[INFORMATION SHOWN — start]

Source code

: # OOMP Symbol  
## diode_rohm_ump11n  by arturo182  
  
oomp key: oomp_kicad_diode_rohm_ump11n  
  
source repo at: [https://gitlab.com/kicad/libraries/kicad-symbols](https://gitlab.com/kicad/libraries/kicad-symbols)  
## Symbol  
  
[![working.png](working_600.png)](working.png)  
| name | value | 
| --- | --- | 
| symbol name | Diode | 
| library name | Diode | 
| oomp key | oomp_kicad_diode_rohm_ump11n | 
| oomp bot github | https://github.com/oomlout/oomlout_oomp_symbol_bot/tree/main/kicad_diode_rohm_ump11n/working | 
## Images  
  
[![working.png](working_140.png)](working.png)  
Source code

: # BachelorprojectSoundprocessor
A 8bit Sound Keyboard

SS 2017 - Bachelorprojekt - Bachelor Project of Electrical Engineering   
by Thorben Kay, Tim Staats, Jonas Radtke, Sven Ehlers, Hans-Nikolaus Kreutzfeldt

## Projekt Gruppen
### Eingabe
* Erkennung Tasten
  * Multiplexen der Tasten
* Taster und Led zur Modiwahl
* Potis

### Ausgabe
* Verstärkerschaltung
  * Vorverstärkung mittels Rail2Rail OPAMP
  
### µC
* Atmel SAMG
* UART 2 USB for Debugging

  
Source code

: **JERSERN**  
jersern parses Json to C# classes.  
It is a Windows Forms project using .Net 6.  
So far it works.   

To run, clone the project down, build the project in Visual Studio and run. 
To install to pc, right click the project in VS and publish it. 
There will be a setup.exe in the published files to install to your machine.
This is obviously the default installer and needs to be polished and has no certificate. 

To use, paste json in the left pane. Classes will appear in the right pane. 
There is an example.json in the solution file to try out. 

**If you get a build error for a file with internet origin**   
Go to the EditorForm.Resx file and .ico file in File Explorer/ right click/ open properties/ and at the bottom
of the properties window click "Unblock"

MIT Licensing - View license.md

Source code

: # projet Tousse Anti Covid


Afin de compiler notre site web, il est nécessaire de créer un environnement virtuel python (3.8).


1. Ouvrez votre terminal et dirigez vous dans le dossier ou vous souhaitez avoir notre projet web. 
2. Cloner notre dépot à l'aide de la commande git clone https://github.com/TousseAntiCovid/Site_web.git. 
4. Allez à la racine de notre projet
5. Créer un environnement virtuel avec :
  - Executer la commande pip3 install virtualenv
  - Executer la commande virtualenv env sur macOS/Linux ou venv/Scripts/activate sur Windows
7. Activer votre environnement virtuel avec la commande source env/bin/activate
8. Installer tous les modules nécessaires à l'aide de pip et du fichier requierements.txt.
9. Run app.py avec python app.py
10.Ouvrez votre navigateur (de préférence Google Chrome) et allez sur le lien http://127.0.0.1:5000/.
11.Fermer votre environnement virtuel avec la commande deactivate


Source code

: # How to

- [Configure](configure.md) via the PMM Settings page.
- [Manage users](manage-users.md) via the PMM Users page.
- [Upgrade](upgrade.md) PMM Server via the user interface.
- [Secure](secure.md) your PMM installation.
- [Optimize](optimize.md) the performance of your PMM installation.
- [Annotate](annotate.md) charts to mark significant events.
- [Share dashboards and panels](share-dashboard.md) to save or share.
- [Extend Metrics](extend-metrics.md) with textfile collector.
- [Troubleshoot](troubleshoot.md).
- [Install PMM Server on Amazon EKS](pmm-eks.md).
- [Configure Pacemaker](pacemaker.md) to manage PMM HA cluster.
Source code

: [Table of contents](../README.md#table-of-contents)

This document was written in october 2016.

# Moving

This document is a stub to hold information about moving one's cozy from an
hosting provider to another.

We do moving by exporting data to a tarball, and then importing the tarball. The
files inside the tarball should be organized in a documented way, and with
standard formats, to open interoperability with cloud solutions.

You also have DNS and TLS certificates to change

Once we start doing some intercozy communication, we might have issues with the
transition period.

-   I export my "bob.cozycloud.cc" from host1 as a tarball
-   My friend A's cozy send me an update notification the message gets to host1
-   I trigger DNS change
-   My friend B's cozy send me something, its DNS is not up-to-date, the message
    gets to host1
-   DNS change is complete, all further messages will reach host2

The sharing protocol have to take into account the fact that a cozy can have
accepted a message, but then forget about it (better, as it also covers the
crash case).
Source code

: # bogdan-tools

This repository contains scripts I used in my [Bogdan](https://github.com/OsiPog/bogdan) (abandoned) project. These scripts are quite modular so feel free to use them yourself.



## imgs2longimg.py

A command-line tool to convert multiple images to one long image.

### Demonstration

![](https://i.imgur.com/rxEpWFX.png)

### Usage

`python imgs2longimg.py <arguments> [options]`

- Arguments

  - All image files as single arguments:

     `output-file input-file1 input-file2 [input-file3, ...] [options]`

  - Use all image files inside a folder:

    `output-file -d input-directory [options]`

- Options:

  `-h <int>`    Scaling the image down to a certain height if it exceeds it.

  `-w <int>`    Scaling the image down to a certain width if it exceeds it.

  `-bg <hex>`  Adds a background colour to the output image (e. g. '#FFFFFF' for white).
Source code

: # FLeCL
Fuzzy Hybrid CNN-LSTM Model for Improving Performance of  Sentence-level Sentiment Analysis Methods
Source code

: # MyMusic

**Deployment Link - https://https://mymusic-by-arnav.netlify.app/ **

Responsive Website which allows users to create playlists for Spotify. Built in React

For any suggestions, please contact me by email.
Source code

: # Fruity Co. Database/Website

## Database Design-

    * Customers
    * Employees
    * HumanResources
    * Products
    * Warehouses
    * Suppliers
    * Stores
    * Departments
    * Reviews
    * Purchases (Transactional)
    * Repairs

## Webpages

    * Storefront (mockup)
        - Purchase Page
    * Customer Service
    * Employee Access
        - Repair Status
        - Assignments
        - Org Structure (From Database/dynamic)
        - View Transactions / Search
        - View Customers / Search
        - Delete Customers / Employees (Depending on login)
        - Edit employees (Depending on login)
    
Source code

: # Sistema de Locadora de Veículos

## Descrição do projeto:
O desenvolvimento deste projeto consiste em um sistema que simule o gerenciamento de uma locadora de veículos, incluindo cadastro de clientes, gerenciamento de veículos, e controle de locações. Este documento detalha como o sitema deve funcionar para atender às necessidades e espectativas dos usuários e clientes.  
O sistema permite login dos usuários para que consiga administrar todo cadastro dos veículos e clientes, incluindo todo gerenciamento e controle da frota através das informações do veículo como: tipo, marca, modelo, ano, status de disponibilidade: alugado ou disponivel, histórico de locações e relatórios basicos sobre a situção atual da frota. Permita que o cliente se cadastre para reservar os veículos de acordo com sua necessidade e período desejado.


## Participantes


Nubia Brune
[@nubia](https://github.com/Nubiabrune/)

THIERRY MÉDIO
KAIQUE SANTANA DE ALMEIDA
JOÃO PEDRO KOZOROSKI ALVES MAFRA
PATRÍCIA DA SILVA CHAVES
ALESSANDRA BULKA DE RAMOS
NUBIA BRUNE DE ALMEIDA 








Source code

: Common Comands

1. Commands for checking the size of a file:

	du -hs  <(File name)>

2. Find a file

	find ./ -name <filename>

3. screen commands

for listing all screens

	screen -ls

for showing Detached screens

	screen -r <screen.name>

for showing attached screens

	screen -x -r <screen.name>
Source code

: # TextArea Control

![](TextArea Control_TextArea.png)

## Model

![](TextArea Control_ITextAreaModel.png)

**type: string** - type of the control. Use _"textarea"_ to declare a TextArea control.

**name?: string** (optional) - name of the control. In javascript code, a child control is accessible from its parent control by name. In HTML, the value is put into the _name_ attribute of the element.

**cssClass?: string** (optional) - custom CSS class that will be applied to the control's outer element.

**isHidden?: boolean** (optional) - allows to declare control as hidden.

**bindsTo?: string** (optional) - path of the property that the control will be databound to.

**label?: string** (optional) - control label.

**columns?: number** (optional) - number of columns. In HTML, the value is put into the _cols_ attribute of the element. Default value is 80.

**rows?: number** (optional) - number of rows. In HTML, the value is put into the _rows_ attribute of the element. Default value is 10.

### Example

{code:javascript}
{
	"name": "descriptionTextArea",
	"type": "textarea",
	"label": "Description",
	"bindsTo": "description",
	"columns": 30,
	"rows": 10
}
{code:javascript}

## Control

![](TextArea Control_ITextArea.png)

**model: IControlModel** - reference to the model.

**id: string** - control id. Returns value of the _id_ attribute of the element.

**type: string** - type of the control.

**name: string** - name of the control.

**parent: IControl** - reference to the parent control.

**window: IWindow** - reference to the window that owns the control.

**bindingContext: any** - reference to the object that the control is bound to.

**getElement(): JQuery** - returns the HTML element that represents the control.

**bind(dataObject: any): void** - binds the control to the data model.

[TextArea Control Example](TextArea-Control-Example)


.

[INFORMATION SHOWN — finish]

◆ EXERCISE AIM ◆
In your answer, include only the lines above starting at the line that holds "PATRÍCIA DA SILVA CHAVES" and ending at the line that holds "a TextArea control.", copied exactly.

◆ SOLUTION ◆
PATRÍCIA DA SILVA CHAVES
ALESSANDRA BULKA DE RAMOS
NUBIA BRUNE DE ALMEIDA 








Source code

: Common Comands

1. Commands for checking the size of a file:

	du -hs  <(File name)>

2. Find a file

	find ./ -name <filename>

3. screen commands

for listing all screens

	screen -ls

for showing Detached screens

	screen -r <screen.name>

for showing attached screens

	screen -x -r <screen.name>
Source code

: # TextArea Control

![](TextArea Control_TextArea.png)

## Model

![](TextArea Control_ITextAreaModel.png)

**type: string** - type of the control. Use _"textarea"_ to declare a TextArea control.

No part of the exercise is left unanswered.